* _Quoted passage_:
Born in 1837, Martin Bushnell was a member of one of Richland County's oldest families; his ancestors were pioneers who arrived in 1820. His father William served three terms in the Ohio House of Representatives, and Martin himself served one term in the Ohio Senate, beginning in 1897. Before entering into public office, Bushnell attended Denison University and worked for a succession of Mansfield companies, soon building himself into one of the city's leading businessmen. Erected in 1892, Bushnell's house became known as the home of the city's most prominent civic figures: Bushnell occupied the position of superintendent of city schools and served as a trustee for the Columbus State Hospital, and he further perpetuated his name by giving the city a Johnny Appleseed statue for placement in a public park.

* _Questions_:
1. Reproduce the Martin Bushnell passage word for word, from "Born in 1837, Martin" to "a public park.".
2. Answer these questions from the Martin Bushnell passage:
(a) In what year did Bushnell's ancestors arrive?
(b) Which university did Bushnell attend?
(c) What did Bushnell give the city for placement in a public park?
3. According to the Martin Bushnell passage, why was Bushnell a member of one of Richland County's oldest families?

[Transcribed page contents]
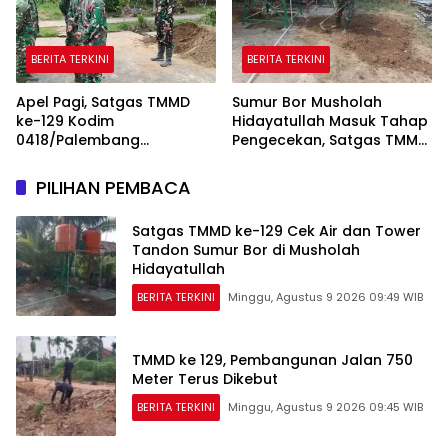
BERITA TERKINI
BERITA TERKINI
Apel Pagi, Satgas TMMD
Sumur Bor Musholah
ke-129 Kodim
Hidayatullah Masuk Tahap
0418/Palembang
Pengecekan, Satgas TMMD
Matangkan Kesiapan
Pastikan Air dan Tandon
Sebelum Bertugas
Berfungsi
PILIHAN PEMBACA
Satgas TMMD ke-129 Cek Air dan Tower
Tandon Sumur Bor di Musholah
Hidayatullah
BERITA TERKINI
Minggu, Agustus 9 2026 09:49 WIB
TMMD ke 129, Pembangunan Jalan 750
Meter Terus Dikebut
BERITA TERKINI
Minggu, Agustus 9 2026 09:45 WIB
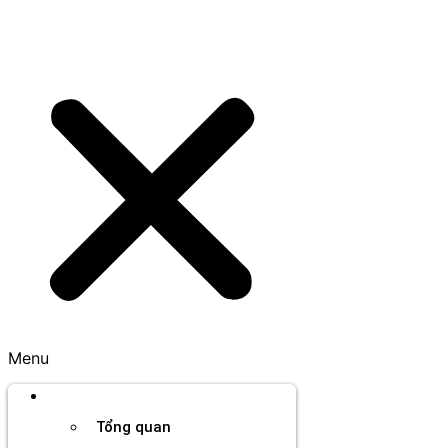
Menu
Thương hiệu
Tổng quan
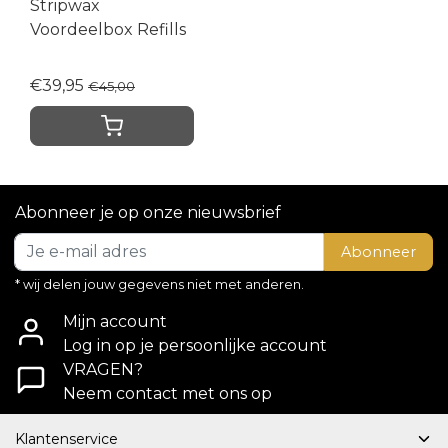
Stripwax
Voordeelbox Refills
€39,95
€45,00
Abonneer je op onze nieuwsbrief
Abonneer
* wij delen jouw gegevens niet met anderen.
Mijn account
Log in op je persoonlijke account
VRAGEN?
Neem contact met ons op
Klantenservice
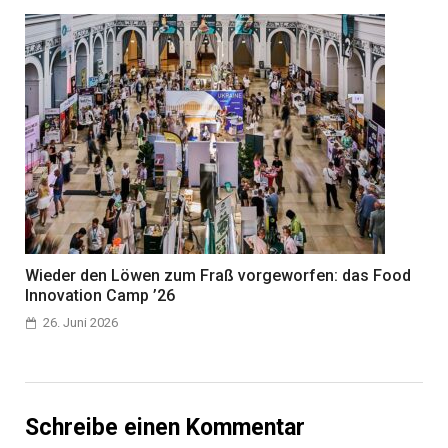
Wieder den Löwen zum Fraß vorgeworfen: das Food
Innovation Camp ’26
26. Juni 2026
Schreibe einen Kommentar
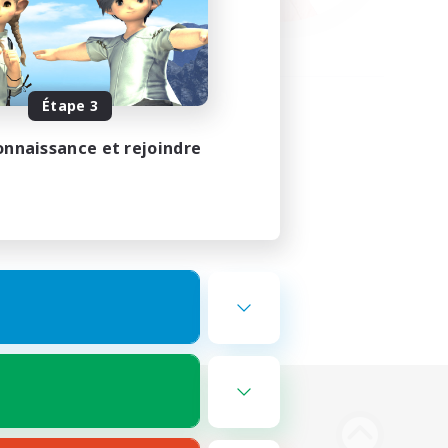
Étape 3
onnaissance et rejoindre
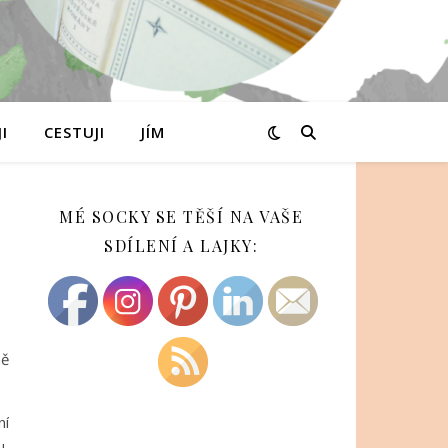
I
CESTUJI
JÍM
MÉ SOCKY SE TĚŠÍ NA VAŠE
SDÍLENÍ A LAJKY:
ně
ní
u,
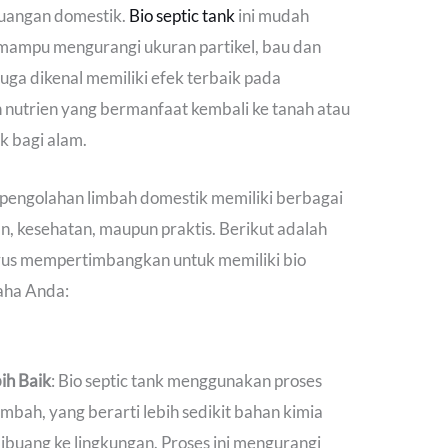
uangan domestik.
Bio septic tank
ini mudah
 mampu mengurangi ukuran partikel, bau dan
juga dikenal memiliki efek terbaik pada
 nutrien yang bermanfaat kembali ke tanah atau
 bagi alam.
pengolahan limbah domestik memiliki berbagai
an, kesehatan, maupun praktis. Berikut adalah
us mempertimbangkan untuk memiliki bio
saha Anda:
ih Baik
: Bio septic tank menggunakan proses
imbah, yang berarti lebih sedikit bahan kimia
buang ke lingkungan. Proses ini mengurangi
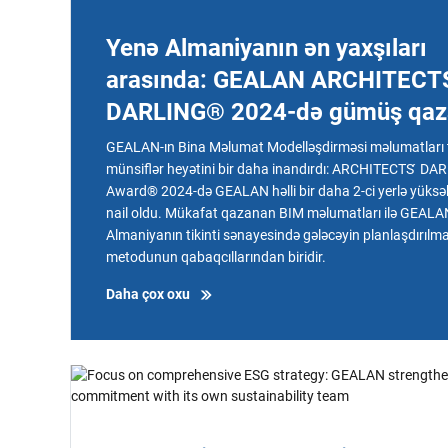
Yenə Almaniyanın ən yaxşıları
arasında: GEALAN ARCHITECTS
DARLING® 2024-də gümüş qaz
GEALAN-ın Bina Məlumat Modelləşdirməsi məlumatları tə
münsiflər heyətini bir daha inandırdı: ARCHITECTS ́ DA
Award® 2024-də GEALAN həlli bir daha 2-ci yerlə yüksə
nail oldu. Mükafat qazanan BIM məlumatları ilə GEALA
Almaniyanın tikinti sənayesində gələcəyin planlaşdırılma
metodunun qabaqcıllarından biridir.
Daha çox oxu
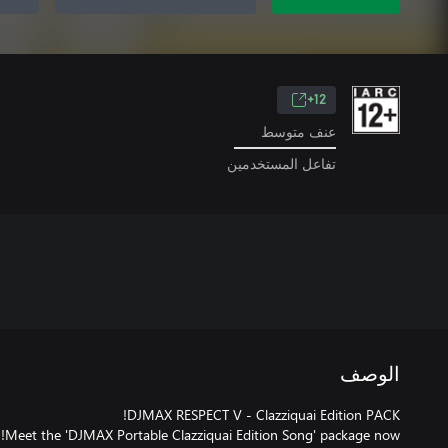
12+
عنف متوسط
تفاعل المستخدمين
الوصف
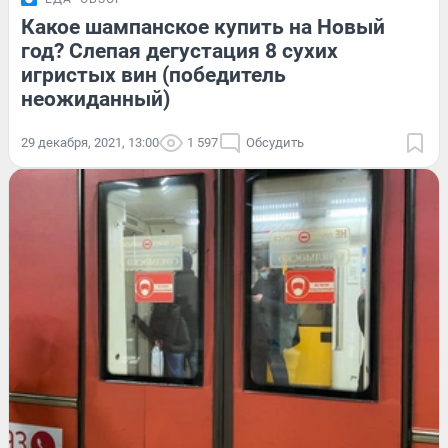
Какое шампанское купить на Новый
год? Слепая дегустация 8 сухих
игристых вин (победитель
неожиданный)
29 декабря, 2021, 13:00
1 597
Обсудить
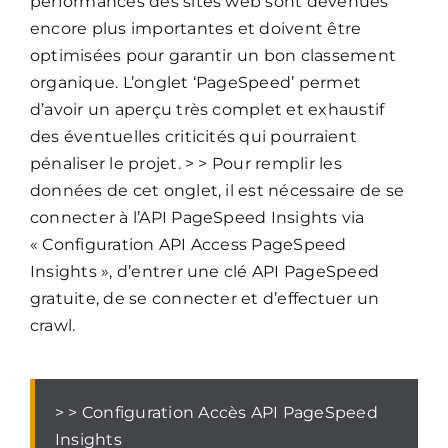
performances des sites web sont devenues
encore plus importantes et doivent être
optimisées pour garantir un bon classement
organique. L’onglet ‘PageSpeed’ permet
d’avoir un aperçu très complet et exhaustif
des éventuelles criticités qui pourraient
pénaliser le projet. > > Pour remplir les
données de cet onglet, il est nécessaire de se
connecter à l’API PageSpeed Insights via
« Configuration API Access PageSpeed
Insights », d’entrer une clé API PageSpeed
gratuite, de se connecter et d’effectuer un
crawl.
> > Configuration Accès API PageSpeed
Insights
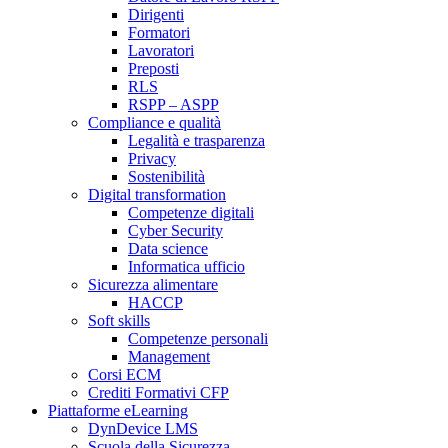
Dirigenti
Formatori
Lavoratori
Preposti
RLS
RSPP – ASPP
Compliance e qualità
Legalità e trasparenza
Privacy
Sostenibilità
Digital transformation
Competenze digitali
Cyber Security
Data science
Informatica ufficio
Sicurezza alimentare
HACCP
Soft skills
Competenze personali
Management
Corsi ECM
Crediti Formativi CFP
Piattaforme eLearning
DynDevice LMS
Scuola della Sicurezza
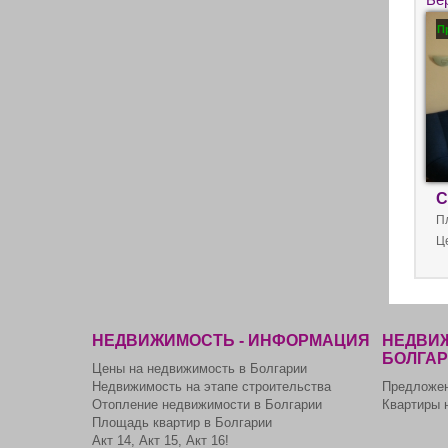
дв
П
пр
С
П
Ц
НЕДВИЖИМОСТЬ - ИНФОРМАЦИЯ
НЕДВИЖ
БОЛГА
Цены на недвижимость в Болгарии
Недвижимость на этапе строительства
Предложен
Отопление недвижимости в Болгарии
Квартиры 
Площадь квартир в Болгарии
Акт 14, Акт 15, Акт 16!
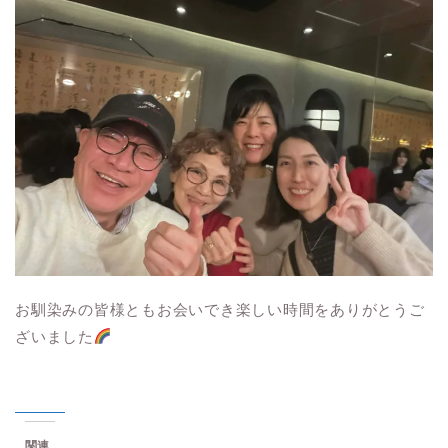
お馴染みの皆様ともお会いでき楽しい時間をありがとうご
ざいました
関連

* _Results for each task_:
1.
Born in 1837, Martin Bushnell was a member of one of Richland County's oldest families; his ancestors were pioneers who arrived in 1820. His father William served three terms in the Ohio House of Representatives, and Martin himself served one term in the Ohio Senate, beginning in 1897. Before entering into public office, Bushnell attended Denison University and worked for a succession of Mansfield companies, soon building himself into one of the city's leading businessmen. Erected in 1892, Bushnell's house became known as the home of the city's most prominent civic figures: Bushnell occupied the position of superintendent of city schools and served as a trustee for the Columbus State Hospital, and he further perpetuated his name by giving the city a Johnny Appleseed statue for placement in a public park.

2.
(a) 1820
(b) Denison University
(c) A Johnny Appleseed statue

3. His ancestors were pioneers who arrived in the county in 1820.